The closest we really get to being inside Sam's head is through the sound design. A few times we hear things go quiet or muted as Tommy reaches the peak of his madness, but the best use of sound, and the closest thing to a trigger we are witness to occurs at this daughter's sixth birthday. His elder daughter, Isabelle (played by Bailee Madison), upset with her father's unnerving presence since his return, starts playing with one of the balloons. The squeaking from the contact between balloon and skin is loud, screechy and almost painful. The responses to the squeak from all other members of the table treats the sound as a little annoying, yet not the grating throbbing sound the audience hears alongside Sam.

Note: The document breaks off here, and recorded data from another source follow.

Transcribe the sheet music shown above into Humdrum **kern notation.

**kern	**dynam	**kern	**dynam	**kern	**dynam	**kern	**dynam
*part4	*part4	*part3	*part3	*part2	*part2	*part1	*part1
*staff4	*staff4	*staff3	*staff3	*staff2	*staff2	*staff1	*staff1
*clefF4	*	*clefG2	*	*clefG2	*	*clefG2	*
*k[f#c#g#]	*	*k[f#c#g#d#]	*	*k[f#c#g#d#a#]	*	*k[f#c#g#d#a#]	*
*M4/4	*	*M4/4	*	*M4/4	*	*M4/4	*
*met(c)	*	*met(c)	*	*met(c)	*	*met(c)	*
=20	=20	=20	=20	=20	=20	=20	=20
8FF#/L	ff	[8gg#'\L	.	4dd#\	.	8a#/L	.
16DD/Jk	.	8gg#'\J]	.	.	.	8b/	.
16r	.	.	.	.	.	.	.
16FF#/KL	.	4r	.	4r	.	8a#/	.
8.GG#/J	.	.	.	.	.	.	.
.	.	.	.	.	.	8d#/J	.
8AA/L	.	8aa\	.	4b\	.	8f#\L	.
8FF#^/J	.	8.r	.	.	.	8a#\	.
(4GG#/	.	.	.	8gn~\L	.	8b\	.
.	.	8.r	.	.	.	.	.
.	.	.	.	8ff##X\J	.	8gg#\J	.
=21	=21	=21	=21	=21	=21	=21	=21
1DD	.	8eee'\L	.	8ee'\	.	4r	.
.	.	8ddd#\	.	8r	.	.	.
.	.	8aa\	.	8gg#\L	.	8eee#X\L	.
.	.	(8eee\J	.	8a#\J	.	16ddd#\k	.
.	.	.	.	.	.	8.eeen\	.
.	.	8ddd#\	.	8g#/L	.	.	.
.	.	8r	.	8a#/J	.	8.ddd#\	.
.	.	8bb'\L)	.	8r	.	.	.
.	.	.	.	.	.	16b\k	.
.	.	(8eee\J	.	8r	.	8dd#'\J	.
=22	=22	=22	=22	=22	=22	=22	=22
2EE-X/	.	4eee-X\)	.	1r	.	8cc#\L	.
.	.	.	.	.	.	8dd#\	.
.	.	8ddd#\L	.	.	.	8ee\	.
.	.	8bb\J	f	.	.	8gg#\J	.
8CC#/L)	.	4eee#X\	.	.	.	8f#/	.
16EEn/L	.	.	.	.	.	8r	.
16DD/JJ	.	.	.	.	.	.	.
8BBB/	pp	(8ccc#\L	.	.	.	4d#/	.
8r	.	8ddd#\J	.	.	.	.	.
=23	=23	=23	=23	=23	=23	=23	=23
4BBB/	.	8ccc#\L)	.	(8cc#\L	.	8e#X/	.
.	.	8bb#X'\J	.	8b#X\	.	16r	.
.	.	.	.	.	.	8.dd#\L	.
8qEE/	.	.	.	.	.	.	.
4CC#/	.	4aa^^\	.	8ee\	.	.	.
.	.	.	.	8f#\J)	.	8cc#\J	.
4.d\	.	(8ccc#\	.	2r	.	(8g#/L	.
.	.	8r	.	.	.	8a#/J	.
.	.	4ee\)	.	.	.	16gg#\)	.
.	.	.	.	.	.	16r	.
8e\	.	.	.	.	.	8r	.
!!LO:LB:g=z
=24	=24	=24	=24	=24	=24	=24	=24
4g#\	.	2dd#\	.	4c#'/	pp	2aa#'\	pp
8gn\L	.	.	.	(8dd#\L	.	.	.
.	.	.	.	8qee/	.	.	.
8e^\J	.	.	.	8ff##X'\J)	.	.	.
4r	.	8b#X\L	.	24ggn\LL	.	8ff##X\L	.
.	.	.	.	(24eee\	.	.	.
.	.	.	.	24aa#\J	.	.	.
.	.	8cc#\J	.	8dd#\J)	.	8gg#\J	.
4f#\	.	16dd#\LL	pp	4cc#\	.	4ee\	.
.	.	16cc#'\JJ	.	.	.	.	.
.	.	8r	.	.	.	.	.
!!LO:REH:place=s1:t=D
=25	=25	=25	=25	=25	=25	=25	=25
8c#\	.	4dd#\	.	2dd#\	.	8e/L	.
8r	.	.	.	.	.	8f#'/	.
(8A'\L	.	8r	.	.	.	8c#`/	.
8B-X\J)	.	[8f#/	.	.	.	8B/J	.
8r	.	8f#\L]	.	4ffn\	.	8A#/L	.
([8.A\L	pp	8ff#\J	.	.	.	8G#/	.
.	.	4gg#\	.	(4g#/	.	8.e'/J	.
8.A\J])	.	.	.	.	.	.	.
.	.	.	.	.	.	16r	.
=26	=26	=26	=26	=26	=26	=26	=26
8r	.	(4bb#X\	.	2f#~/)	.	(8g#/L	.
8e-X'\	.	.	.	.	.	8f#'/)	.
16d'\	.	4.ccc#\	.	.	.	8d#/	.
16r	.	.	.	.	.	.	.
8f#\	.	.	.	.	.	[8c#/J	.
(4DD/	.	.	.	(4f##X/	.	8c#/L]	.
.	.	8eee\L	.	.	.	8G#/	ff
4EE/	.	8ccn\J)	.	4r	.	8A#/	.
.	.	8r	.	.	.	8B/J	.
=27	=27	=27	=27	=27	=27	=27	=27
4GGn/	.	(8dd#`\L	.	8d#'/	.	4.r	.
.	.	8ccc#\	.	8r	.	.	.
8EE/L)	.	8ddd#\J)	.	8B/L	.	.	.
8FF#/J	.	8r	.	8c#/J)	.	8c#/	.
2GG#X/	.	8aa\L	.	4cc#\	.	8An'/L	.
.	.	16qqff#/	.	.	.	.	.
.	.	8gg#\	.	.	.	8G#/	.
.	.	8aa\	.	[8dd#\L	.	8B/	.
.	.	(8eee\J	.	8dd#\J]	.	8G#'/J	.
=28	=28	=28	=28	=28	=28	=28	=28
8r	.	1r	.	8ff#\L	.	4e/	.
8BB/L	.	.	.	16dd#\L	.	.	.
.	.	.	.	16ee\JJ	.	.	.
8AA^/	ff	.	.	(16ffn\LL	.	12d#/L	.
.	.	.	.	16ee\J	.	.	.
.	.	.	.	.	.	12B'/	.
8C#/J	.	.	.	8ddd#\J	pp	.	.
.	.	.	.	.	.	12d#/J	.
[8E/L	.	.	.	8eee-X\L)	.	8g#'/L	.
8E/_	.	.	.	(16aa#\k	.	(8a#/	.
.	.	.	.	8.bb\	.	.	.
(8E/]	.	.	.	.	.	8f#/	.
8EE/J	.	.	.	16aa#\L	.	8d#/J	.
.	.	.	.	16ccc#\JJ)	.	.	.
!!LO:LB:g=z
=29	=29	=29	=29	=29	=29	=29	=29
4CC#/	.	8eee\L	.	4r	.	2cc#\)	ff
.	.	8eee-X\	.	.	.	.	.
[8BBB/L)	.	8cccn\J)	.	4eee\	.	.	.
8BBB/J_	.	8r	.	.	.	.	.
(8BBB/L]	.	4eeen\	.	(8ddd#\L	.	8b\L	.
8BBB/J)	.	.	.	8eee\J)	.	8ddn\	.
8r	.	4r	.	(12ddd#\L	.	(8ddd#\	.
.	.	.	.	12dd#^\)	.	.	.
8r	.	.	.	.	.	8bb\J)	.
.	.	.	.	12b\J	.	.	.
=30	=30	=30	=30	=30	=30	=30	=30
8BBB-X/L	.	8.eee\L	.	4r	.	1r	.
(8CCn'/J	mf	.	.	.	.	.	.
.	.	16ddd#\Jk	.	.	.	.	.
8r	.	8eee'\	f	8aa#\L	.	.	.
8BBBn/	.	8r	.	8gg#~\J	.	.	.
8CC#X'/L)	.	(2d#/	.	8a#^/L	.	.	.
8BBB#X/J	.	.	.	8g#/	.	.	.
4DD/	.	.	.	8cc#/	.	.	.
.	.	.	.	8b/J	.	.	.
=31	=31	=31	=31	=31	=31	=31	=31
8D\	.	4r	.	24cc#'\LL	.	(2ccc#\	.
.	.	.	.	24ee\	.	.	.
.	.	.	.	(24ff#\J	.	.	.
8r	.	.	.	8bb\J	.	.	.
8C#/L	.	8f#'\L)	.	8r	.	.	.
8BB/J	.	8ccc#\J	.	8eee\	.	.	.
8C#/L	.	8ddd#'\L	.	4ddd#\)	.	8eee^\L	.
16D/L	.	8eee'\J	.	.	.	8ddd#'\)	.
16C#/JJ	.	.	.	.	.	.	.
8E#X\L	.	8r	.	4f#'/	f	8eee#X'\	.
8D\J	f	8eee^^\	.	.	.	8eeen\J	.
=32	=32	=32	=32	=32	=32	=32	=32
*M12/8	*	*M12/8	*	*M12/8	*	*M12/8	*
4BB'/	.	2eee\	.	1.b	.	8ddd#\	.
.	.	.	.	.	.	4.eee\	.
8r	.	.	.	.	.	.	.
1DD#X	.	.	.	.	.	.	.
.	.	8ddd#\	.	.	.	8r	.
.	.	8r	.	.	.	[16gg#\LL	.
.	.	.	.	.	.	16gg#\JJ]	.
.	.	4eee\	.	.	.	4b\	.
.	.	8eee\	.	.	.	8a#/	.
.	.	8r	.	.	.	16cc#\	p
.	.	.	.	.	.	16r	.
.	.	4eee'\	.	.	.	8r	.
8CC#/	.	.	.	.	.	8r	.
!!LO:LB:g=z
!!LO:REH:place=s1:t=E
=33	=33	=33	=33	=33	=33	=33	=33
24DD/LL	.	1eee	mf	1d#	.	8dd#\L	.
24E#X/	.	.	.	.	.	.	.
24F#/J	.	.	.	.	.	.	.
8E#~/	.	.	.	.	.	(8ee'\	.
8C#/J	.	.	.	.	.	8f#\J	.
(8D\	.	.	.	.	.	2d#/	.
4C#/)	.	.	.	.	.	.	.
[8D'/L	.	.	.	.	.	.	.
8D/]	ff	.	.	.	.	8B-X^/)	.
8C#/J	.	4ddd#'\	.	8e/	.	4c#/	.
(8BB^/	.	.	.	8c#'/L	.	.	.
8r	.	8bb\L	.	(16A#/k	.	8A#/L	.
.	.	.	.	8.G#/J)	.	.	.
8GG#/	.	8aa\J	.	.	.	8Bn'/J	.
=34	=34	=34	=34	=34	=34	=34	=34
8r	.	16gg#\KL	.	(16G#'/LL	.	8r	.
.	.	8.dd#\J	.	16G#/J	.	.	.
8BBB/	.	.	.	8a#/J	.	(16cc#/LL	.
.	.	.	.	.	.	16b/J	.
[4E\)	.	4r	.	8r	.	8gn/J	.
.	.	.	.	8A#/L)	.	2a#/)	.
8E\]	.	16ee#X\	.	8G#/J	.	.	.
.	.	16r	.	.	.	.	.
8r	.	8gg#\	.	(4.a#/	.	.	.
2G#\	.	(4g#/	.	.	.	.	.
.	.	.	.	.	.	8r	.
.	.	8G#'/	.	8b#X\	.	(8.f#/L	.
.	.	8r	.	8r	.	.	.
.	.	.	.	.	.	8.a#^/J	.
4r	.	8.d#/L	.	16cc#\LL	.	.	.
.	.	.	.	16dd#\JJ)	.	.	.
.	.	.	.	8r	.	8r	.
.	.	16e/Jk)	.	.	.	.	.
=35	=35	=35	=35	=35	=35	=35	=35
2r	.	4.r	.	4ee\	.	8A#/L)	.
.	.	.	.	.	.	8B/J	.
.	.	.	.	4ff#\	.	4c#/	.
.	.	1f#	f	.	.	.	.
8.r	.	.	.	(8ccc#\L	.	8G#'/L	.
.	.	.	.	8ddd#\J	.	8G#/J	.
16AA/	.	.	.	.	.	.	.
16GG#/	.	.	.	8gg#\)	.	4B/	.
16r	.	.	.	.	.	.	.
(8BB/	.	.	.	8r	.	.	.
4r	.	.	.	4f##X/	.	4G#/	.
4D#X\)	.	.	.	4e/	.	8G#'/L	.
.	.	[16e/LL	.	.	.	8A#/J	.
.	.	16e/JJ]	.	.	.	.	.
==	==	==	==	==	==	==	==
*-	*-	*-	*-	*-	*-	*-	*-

At a certain point, when the balloon has drowned out the sounds of anything else at the table, Sam abruptly reaches across the table and aggressively pops the balloon, prompting his daughters to tears. 

The ending of the film does address the core of Sam's PTSD: Killing his subordinate Joe. It is clear that his trauma stems not from his time captured but mostly from the violent act of bludgeoning Joe to death. The final scene in the film is him admitting to his wife, under the duress of divorce, to having killed him. 

In terms of where I might draw from for this piece, I think its use of sound and sound design, as triggers could be very beneficial, as could its concentration of the shame and trauma that surrounds all the players, not just the big obvious one. The movie is not bad. It does what it sets out to do, and it does so with some very fine actors leading the film and narrative. The design of the piece is mostly unimaginative, using chronological narrative, and leaving the audience mostly outside the mind of its lead character with PTSD. 
This is where I differ the most in my own work, and where I think the weakness of the film lies: By not letting us experience Sam's trauma with him, at the end of the day we see a movie about a man who goes to war, gets PTSD and goes insane. While not entirely irredeemable, there is a certain pessimism from the piece about whether someone with trauma can ever go on to live a normal life. There is no attention paid to therapy, and in certain scenes it is even treated as a joke; the date that Tommy brings to his niece's birthday is treated as an air-headed bimbo who could never understand the veteran experience, even when she talks about how she thinks all veterans should have access to therapy. All of this is in spite of the fact that she is in nursing school. Sam himself tries to go back to Afghanistan immediately, and there is only a cursory mention of Sam having gone to any therapy session. We never see one on camera. It becomes very difficult, if not impossible, to empathize with Sam, and by the end I truly found myself asking why on earth Natalie Portman's character would willingly stay with him when his well adjusted, normal and sane, brother, Jake Gyllenhaal was right there waiting in the wings. The film failed to humanize the experience, even if it helped show the damaging effects trauma can have on families and the mind.